◆ EXERCISE DETAILS ◆
Give again, word for word, every line in the entries below from the line with "رِشد سمارترز: كل ما تحتاج معرفته" up to and including the line with "Koalas & Comfort: Your", and no other line.

◆ MATERIALS PROVIDED ◆
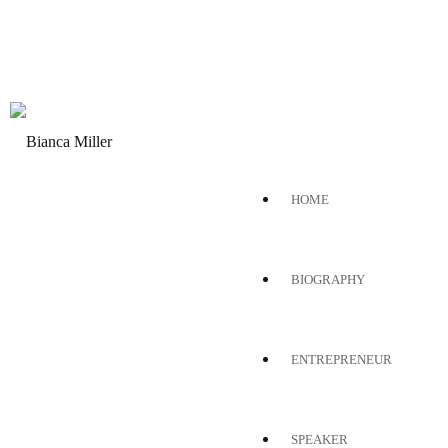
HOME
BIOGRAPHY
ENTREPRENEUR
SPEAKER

---

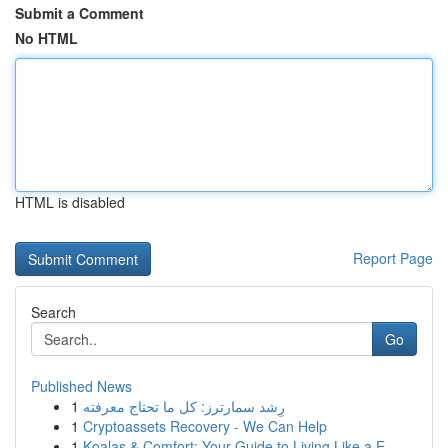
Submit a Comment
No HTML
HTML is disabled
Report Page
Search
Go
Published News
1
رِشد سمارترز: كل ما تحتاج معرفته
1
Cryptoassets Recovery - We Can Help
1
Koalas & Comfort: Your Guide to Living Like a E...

◆ EXERCISE SOLUTION ◆
رِشد سمارترز: كل ما تحتاج معرفته
1
Cryptoassets Recovery - We Can Help
1
Koalas & Comfort: Your Guide to Living Like a E...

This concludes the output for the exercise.